I’m looking for any FOSS or FLOSS software solutions for enterprise email. My municipality is looking to get away from a dying Exchange server and doesn’t like the idea of O365 (and similar proprietary cloud solutions).
We need a solution that can support around 400 users, be secure and provide some spam/malware prevention.
I’m searching around myself for something, but would appreciate any advice.
I have really moved away from self hosted solutions as they don’t provide good spam filtering so you still end up paying for a 3rd party filter and keeping your outbound IP off of black lists can sometimes be a challenge. This is why we moved from hosting a system to using Gsuite.
For my own department, separate from the rest of the county, I use G Suite just because I was tired of all the Exchange server problems they were having and I had the budget and authority to move off of their servers.
At home, I use ProtonMail for my personal stuff and that’s nice, too.
But for the county, the administrator really doesn’t want to have a cloud service with the “Netflix model” as he likes to say, meaning monthly, never-ending, fees.
The IT contractor the county uses likes open-source solutions, but I’m not sure how involved in the FOSS community he is. I’ll be having a meeting with them tomorrow afternoon to discuss this topic and I’ll learn more about that from him.
This topic was brought up at last week’s county commission meeting briefly and I was in attendance and thought there might be a FOSS solution that works on the enterprise level.
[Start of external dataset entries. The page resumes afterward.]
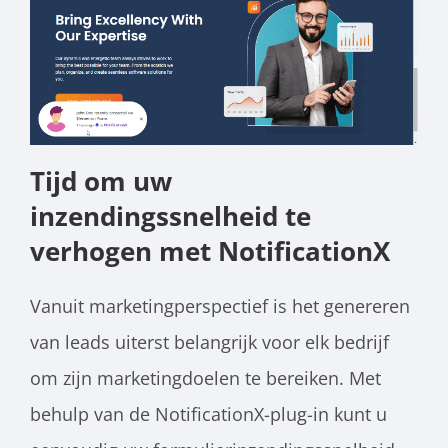
Tijd om uw
inzendingssnelheid te
verhogen met NotificationX
Vanuit marketingperspectief is het genereren
van leads uiterst belangrijk voor elk bedrijf
om zijn marketingdoelen te bereiken. Met
behulp van de NotificationX-plug-in kunt u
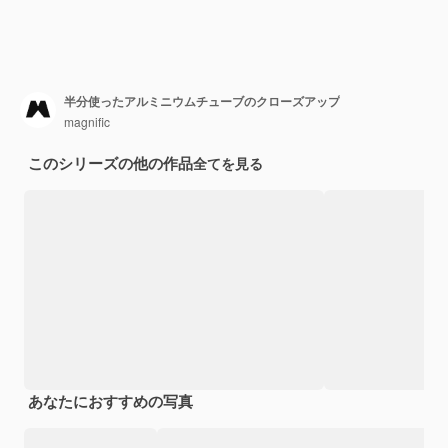
半分使ったアルミニウムチューブのクローズアップ
magnific
このシリーズの他の作品
全てを見る
あなたにおすすめの写真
I was kind of wondering to myself this morning what the folks at IBM and Red Hat use for their corporate email system. Does anyone have an idea what that might be?
Tom, thanks for the Zimbra link, I’ll give it a look now.
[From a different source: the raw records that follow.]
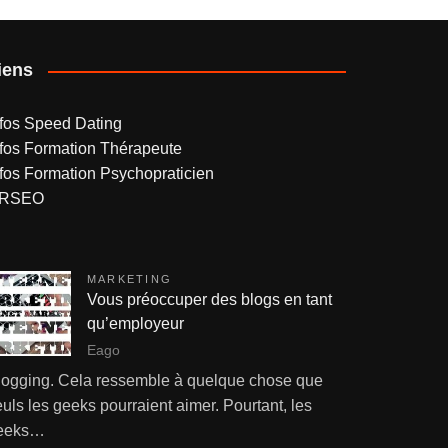
iens
nfos Speed Dating
nfos Formation Thérapeute
nfos Formation Psychopraticien
RSEO
MARKETING
Vous préoccuper des blogs en tant
qu’employeur
Eago
logging. Cela ressemble à quelque chose que
uls les geeks pourraient aimer. Pourtant, les
eeks…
Late to the party and I’m sure you’ve probably already beaten your head against the wall arguing, but the “never-ending fees” pay for uptime, security and powerful anti-spam capabilities. I love FOSS solutions, but I never delude myself that it is truly free, particularly for something as complex and vulnerable as a complete collaboration solution (email begets calendaring, etc). The administrator will be paying a subscription for a professional solution or in staff replicating and maintaining said features. Worst case, they’ll be paying with their job if the homegrown system is compromised.
Yep, your absolutely correct. I explained all of that to him, too. One has to pay regardless. I mentioned that if we do our own thing, we have to babysit it, watch the spam filters, keep the hardware running, replace the hardware, protect the security of it all and so on.
At this point, they are going to do a pilot program of a self-hosted, self-managed solution, probably running Apache and see how it goes. If it doesn’t work out well and to their satisfaction, then O365 is probably the way they will go.
@SandboxGeneral - from my experience with IBM they Use Domino/Notes inhouse - globally - and have done so for the last 20 years at least - it’s a phenomenal platform, but pricey …
Personally I use GSuite, but for business we use Office 365 … it just works … most of my clients are either migrated to Office 365 already, are are planning the move from either IBM Domino/Notes or Exchange to Office 365 … still have the odd one that refuses to let their data go to the cloud, and for that they have their own fault tolerant Exchange servers on premise … varied solutions, but they all work.
I recently installed Zimbra VM on Proxmox server in a lab environment to test the UI and practicality at production scale…it seems to be good so far and Zimbra Zimlets are a nice add-ons with chat and calender support.
The community edition is free to use it has the built in antivirus and Anti spam. To secure the mail server I have put it behind Proxmox Mail Gateway VM another cool opensource email security from proxmox and seems goo so far…
currently being used on intranet (LAN) and need to configure for wild.
I hope to use googlemail servers to route the email…so you are not spammed (I need this configuring)
I have a dream of deploying UCS (Univention Corporate Server) at work for a future customer, in the future. See it has a nice management for different open source components, as well as framework for plugins/addons and container-apps. I think Zimbra is in there somewhere, it also has Active Directory support and all that.
UCS seems like an on premise cloud type (like SaaS). Just looked at the zimbra app on UCS— this app just connects to the Zimbra installation locally on a different sevrer. UCS just provides the Active Directory service (Unidirectionally) that all.